A friend is about to become a grandmother for the first time. The due date is Oct. 20. Monday morning, thinking of her daughter, soon-to-be granddaughter and the world they inherit, my friend started to read Yeats’ “Among School Children,” but after a couple of lines she began to cry and closed the book. “I can’t read poetry now. It scares me,” she said. Early in the poem Yeats writes of
“...a tale that she
Told of a harsh reproof, or trivial event
That changed some childish day to tragedy –"
Hardly a Hallmark sentiment for an incipient grandmother. We thought we had switched topics by talking about the impending centennial celebration at Rice University. What would the university’s first president, Edgar Odell Lovett, think of the place if he were to return to campus in 2011? “He would be horrified,” my friend said, and I had to agree. “He would be scared and appalled.” Ours is not a world he could have foreseen.
We tried another conversational gambit and found a happier subject. Despite pornography, Facebook, computer games and other horrors, we agreed the Internet is a wonderful invention. My friend’s mother is eighty-four and cyber-phobic.

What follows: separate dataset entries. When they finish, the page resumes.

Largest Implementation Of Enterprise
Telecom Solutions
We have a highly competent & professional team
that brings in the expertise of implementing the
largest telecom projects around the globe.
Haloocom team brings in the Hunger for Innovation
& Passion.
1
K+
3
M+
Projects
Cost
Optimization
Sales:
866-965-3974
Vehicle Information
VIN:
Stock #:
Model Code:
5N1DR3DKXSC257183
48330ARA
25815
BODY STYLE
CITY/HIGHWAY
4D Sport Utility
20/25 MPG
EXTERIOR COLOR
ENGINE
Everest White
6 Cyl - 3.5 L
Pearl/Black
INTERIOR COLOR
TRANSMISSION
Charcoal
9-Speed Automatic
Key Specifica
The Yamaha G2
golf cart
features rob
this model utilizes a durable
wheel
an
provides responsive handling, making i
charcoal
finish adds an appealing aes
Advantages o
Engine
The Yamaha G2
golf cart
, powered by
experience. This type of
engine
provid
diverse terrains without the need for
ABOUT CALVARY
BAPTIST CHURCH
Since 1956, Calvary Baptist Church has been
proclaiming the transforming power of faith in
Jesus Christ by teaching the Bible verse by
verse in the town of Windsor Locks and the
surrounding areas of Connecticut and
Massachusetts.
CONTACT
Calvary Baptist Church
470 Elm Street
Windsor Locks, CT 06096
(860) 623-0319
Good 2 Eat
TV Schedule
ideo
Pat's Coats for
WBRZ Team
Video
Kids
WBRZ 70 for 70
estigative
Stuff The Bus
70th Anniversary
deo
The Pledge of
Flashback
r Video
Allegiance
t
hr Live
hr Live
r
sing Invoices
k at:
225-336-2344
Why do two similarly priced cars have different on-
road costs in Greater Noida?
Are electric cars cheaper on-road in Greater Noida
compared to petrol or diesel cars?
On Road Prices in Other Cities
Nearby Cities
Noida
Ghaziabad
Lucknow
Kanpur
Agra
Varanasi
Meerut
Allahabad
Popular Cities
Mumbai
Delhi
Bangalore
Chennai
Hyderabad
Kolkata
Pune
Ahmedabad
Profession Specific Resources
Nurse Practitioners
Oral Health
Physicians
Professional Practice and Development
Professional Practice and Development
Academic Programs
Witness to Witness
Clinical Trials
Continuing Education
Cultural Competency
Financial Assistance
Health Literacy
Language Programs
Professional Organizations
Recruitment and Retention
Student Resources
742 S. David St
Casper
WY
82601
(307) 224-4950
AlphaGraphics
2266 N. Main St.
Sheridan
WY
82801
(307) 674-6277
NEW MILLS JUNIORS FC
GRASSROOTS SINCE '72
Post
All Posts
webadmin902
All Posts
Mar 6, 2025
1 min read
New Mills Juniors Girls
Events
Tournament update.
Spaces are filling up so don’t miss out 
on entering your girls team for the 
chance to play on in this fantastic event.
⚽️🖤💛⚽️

She challenged her mother to name any subject that interested her. “The Old Gold Dancers,” the octogenarian replied. In seconds, my friend came up with this.
I shared my most recent Internet triumph. Over the weekend I had reread The Unquiet Grave by Cyril Connolly and marked this passage:
“Fallen leaves lying on the grass in the November sun bring more happiness than daffodils. Spring is a call to action, hence to disillusion, therefore is April called `the cruellest month.’ Autumn is the mind's true Spring; what is there we have, `quidquid promiserat annus’ and it is more than we expected.”

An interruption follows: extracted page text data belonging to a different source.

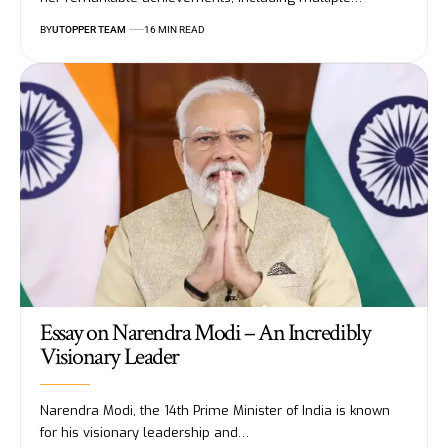
BY
UTOPPER TEAM
16 MIN READ
Essay on Narendra Modi – An Incredibly
Visionary Leader
Narendra Modi, the 14th Prime Minister of India is known
for his visionary leadership and
…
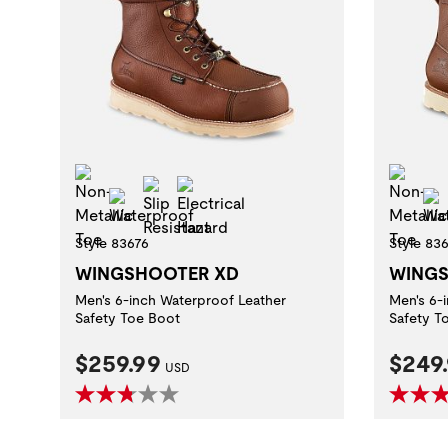
Non-Metallic Toe
Non
Slip Resistant
Electrical Hazard
Waterproof
Style 83676
Style 83
WINGSHOOTER XD
WINGS
Men's 6-inch Waterproof Leather
Men's 6-
Safety Toe Boot
Safety T
Current Price:
Curre
$259.99
$249
USD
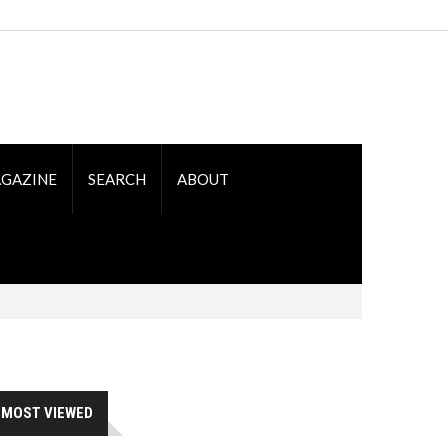
GAZINE
SEARCH
ABOUT
MOST VIEWED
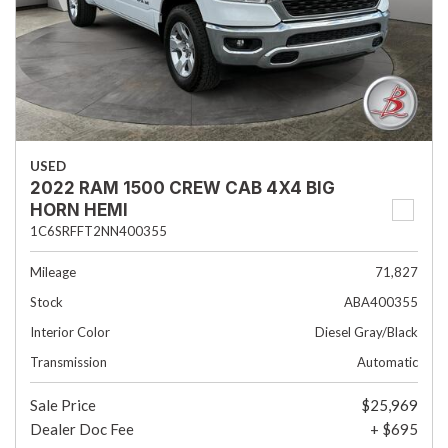
USED
2022 RAM 1500 CREW CAB 4X4 BIG
HORN HEMI
1C6SRFFT2NN400355
Mileage
71,827
Stock
ABA400355
Interior Color
Diesel Gray/Black
Transmission
Automatic
Sale Price
$25,969
Dealer Doc Fee
+ $695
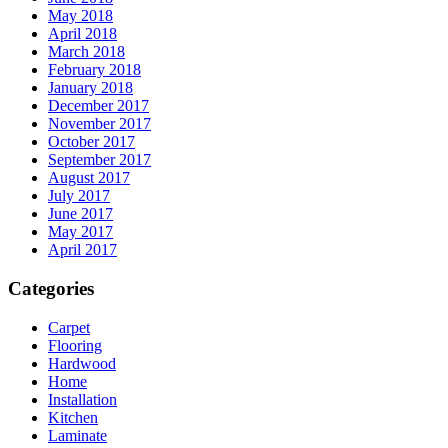
May 2018
April 2018
March 2018
February 2018
January 2018
December 2017
November 2017
October 2017
September 2017
August 2017
July 2017
June 2017
May 2017
April 2017
Categories
Carpet
Flooring
Hardwood
Home
Installation
Kitchen
Laminate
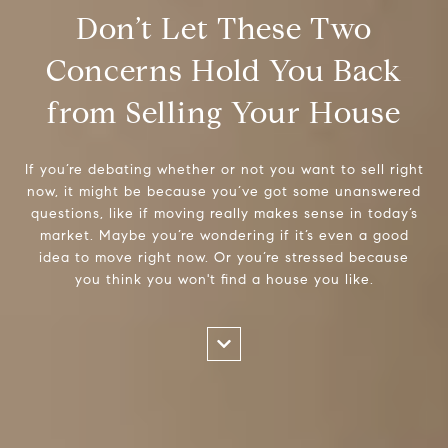
Don’t Let These Two
Concerns Hold You Back
from Selling Your House
If you’re debating whether or not you want to sell right
now, it might be because you’ve got some unanswered
questions, like if moving really makes sense in today’s
market. Maybe you’re wondering if it’s even a good
idea to move right now. Or you’re stressed because
you think you won't find a house you like.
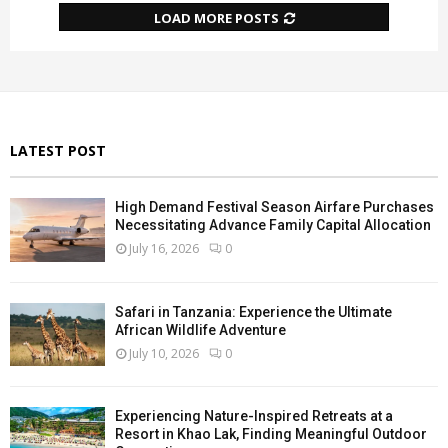
LOAD MORE POSTS
LATEST POST
High Demand Festival Season Airfare Purchases
Necessitating Advance Family Capital Allocation
July 16, 2026
0
Safari in Tanzania: Experience the Ultimate
African Wildlife Adventure
July 10, 2026
0
Experiencing Nature-Inspired Retreats at a
Resort in Khao Lak, Finding Meaningful Outdoor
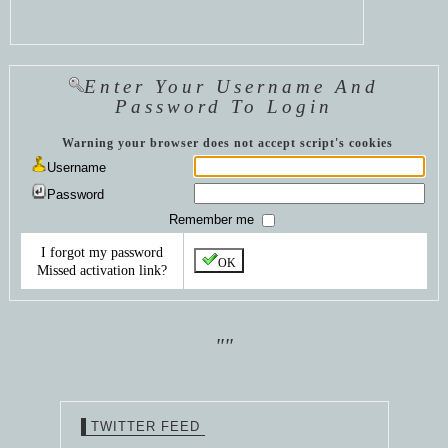
Enter Your Username And
Password To Login
Warning your browser does not accept script's cookies
Username
Password
Remember me
I forgot my password
OK
Missed activation link?
""
TWITTER FEED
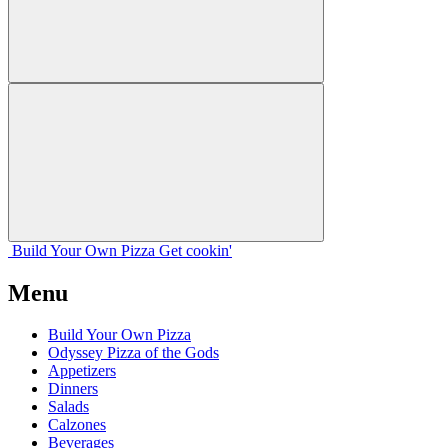
Build Your
Own
Pizza
Get cookin'
Menu
Build Your Own Pizza
Odyssey Pizza of the Gods
Appetizers
Dinners
Salads
Calzones
Beverages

I got the Eliot but the source of the Latin tag stumped me. A few keystrokes took me to a disputed scrap of verse by Petronius, author of Satyricon. Go here and scroll down to Fragment XXX for the Latin. Here is a translation by Harold Edgeworth Butler (Post-Augustan Poetry: From Seneca to Juvenal, 1909):
“Now autumn had brought its cool shades, Phoebus’ reins glowed
less hot and he was looking winterward. The plane was beginning
to shed her leaves, the vine to count its clusters, and its
fresh shoots were withered. Before our eyes stood all the
promise of the year.”
And here is a version by R. Bracht Branham and Daniel Kinney (Satryica, University of California Press, 1996):
“Autumn had broken summer’s sweltering shadows
and Phoebus steered a cooler course toward winter;
the plane-tree had begun to shed, the vine
to cast its leaves and reckon up its bunches;
before our eyes there hung the whole year’s promise.”